Austrian tax law differentiates between regular monthly salary and other (non-recurring) payments, like bonuses, 13th and 14th salary (holiday and Christmas remuneration). According to § 67 sec. 1 and 2 EStG (Austrian Income Tax Act) a special tax regime applies for other payments not exceeding one sixth of regular payments for the calendar year (“yearly sixth”):
The Austrian Supreme Administrative Court (VwGH) recently passed a judgment of potentially far-reaching significance for foreigners seconded to Austria. In judgment Ra 2016/13/0010 of 22.02.2017, the VwGH found that the basis for the calculation of the yearly sixth comprises all income paid to the taxpayer in question by the same employer, including foreign income that is not subject to Austria income tax.
In the case in question, the applicant was seconded to Austria by his German employer between 1.12.2004 and 31.10.2006. In 2011 the applicant – who then was still working for the same employer, but no longer had a residence in Austria – exercised stock options (= subsequently paid special bonus) which he had been awarded during his secondment to Austria.
The income from the stock options was taxable in Austria in 2011 (limited tax liability) as income from employment under § 98 sec. 1 no. 4 EStG. However, the tax rate was a matter of dispute.
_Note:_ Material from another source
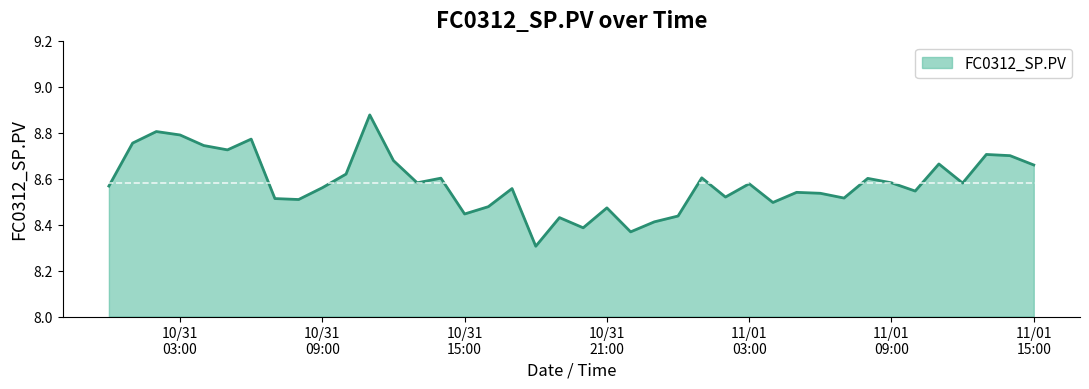

What is the difference between the maximum and minimum values?

0.6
The applicant argued that his regular income in Germany in 2011 should be taken into account for the calculation of the yearly sixth. The Tax Authority maintained that foreign income for which Austria had no right to taxation under § 98 sec. 1 no. 4 EStG could not be taken into account for the calculation of the yearly sixth.
The VwGH as the highest authority decided in favor of the applicant and found that § 67 ITA does not contain any limitation that would demand that only income from employment taxable in Austria can be taken into account for the calculation of the yearly sixth. Therefore, the entire salary paid to the taxpayer by the employer from who the other income in the sense of § 67 EStG is received needs to be taken into account for the calculation of the yearly sixth, regardless of whether Austria has the right to taxation of this salary or not.
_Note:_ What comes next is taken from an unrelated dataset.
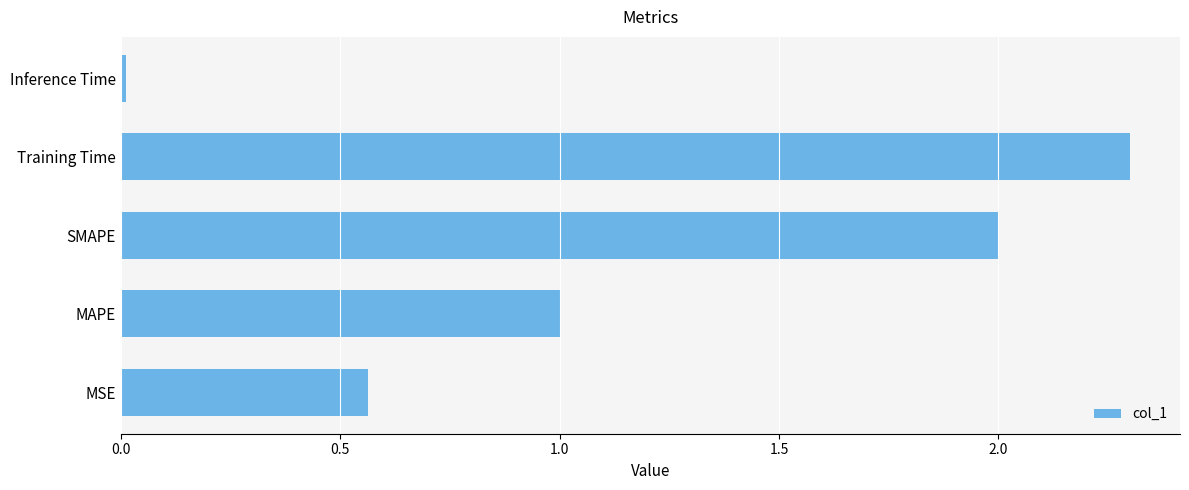

What is the average value?

1.2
An employee abroad receives a constant monthly remuneration of € 4000 before tax per month from his employer. The “yearly sixth” then amounts to € 8000. If the employee has received bonus payments abroad before the special payments which are linked to his prior secondment and therefore taxable in Austria, these use up the “yearly sixth”. However, if no bonus payments have been paid abroad, then the employee’s special payments taxable in Austria are taxed at a preferential rate of 6% in Austria (taking into account the tax allowance of € 620).